Savunmasını ilk olarak; Bir kişi bile olsa diye verirken, sonra bu sayı sekize çıktı. 8 kişi olduğunu ispatlayın bende istifa edeceğim diye bir restleşme içine girdi.
Sonradan yanlış bir savunmada olduklarını anlayıp taktik değiştirdiler. Kendileri de uzunca bir listeyle geldiler. Bilmem ne; Ak partili Bakanın, sözcüsünün, milletvekilinin, il başkanının; Teyzesinin kızı, halasının oğlu, şusu busu diye sınavsız uyduruk şartlarla işe alınmasından dem vurdular.
Ben bizim Junior Ak partililere liyakat ehliyet vurgusu yaparken. Partinin ileri gelenlerinin, bu özenden yoksun olması karşısında kendimi mahçup hissettim.
Baktılar, iki taraf içinde işler iyi gitmiyor. Seninki benden daha kara muhabbetini bir tarafa koyup biri Paralel, öteki dikey diye yine geometri tartışmaya başladılar.

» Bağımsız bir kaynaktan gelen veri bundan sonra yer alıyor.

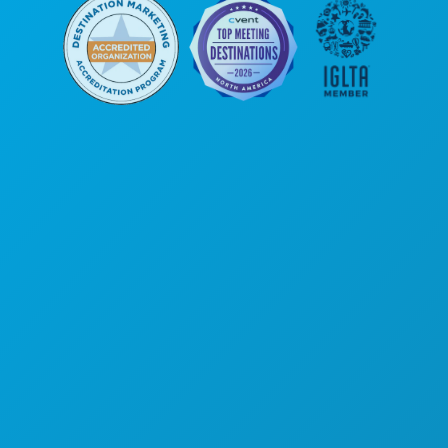
Siège social
1807 Ross Avenue
Suite 450
Dallas, Texas 75201
(214) 571-1000
ACTIVITÉS
ÉVÉNEMENTS
ALIMENTATION ET BOISSONS
DÉCOUVRIR
VIE NOCTURNE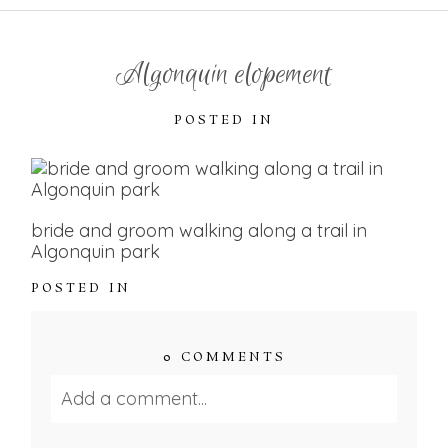
Algonquin elopement
POSTED IN
bride and groom walking along a trail in
Algonquin park
POSTED IN
0 COMMENTS
Add a comment...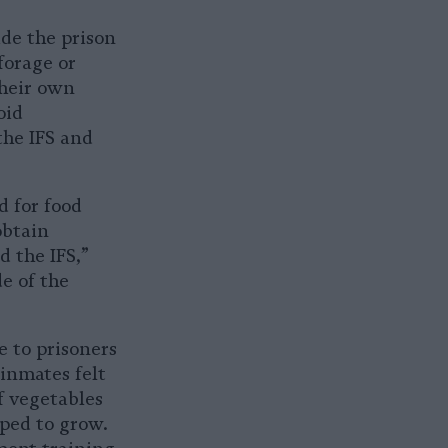
ide the prison
forage or
their own
oid
the IFS and
 for food
obtain
d the IFS,”
e of the
e to prisoners
inmates felt
f vegetables
lped to grow.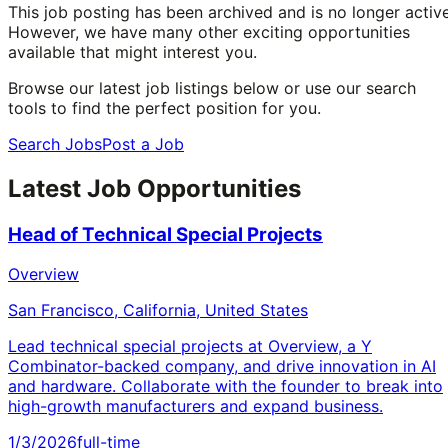
This job posting has been archived and is no longer active
However, we have many other exciting opportunities
available that might interest you.
Browse our latest job listings below or use our search
tools to find the perfect position for you.
Search Jobs
Post a Job
Latest Job Opportunities
Head of Technical Special Projects
Overview
San Francisco, California, United States
Lead technical special projects at Overview, a Y
Combinator-backed company, and drive innovation in AI
and hardware. Collaborate with the founder to break into
high-growth manufacturers and expand business.
1/3/2026
full-time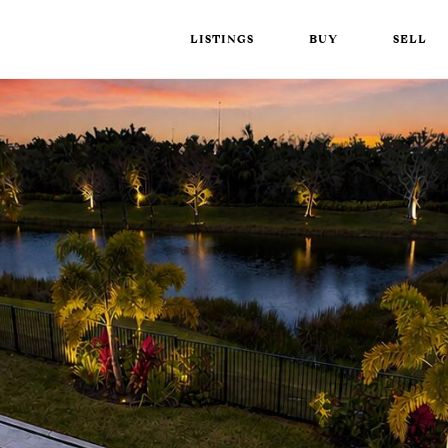
LISTINGS
BUY
SELL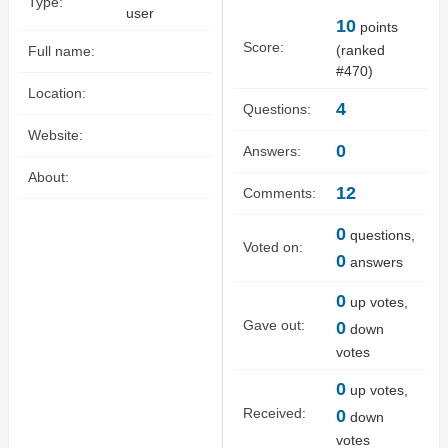
Type:
user
10
points
Score:
(ranked
Full name:
#
470
)
Location:
4
Questions:
Website:
0
Answers:
About:
12
Comments:
0
questions,
Voted on:
0
answers
0
up votes,
Gave out:
0
down
votes
0
up votes,
Received:
0
down
votes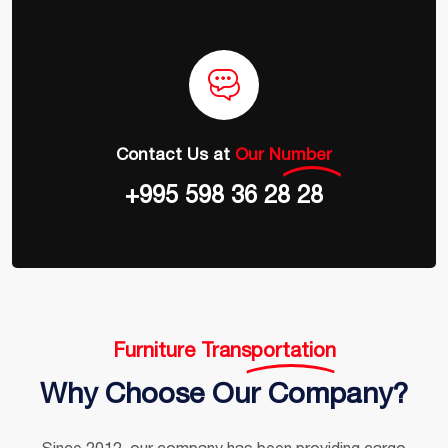
Contact Us at
Our Number
+995 598 36 28 28
Furniture Transportation
Why Choose Our Company?
Since 2012, our company has been providing cargo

Anadolu'nun gençleri KPSS'yi kazanacağım diye ellerinde kalan son sermayelerini dershanelere verip bir çaba içerisinde memur olmaya çalışa dursun. Adaletin mumla arandığı ülkemde birileri tuttukları bal teknesini avuçlamaya devam etsin.
Cemaati de soruları çalıp kendi taraftarlarına vermekle suçladılar. Haksızlığın her çeşidinin bini bir para olduğu bir yerde nerede duracağına şaşırıyor insan.
Bu devran maalesef böyle süreceğe benziyor. Bireyler olarak herkes kendi bulunduğu işle konumla adaleti sağlamalı. Haksızlıklara karşı haksızlıkla karşı çıkmamalı. Öz eleştiri yapabilmeli.
Öyle oluncada susturmaya çalışıyorlar. Ya da patavatsızlık, tutarsızlık bazende mecnunlukla suçluyorlar. Deli divanemisin bak işine , seni ne ilgilendiriyor diyorlar.
Önemli olan; İnsanlara, arkadaşlarımıza, dost dediklerimize karşı değil, Rabbimize karşı mahçup olmamaktır. O yüzden gizlediklerinizi de açığa vurduklarınızı da bilen yaratanınızın huzuruna çıkıp, hesap vereceğimizi unutmamalıyız.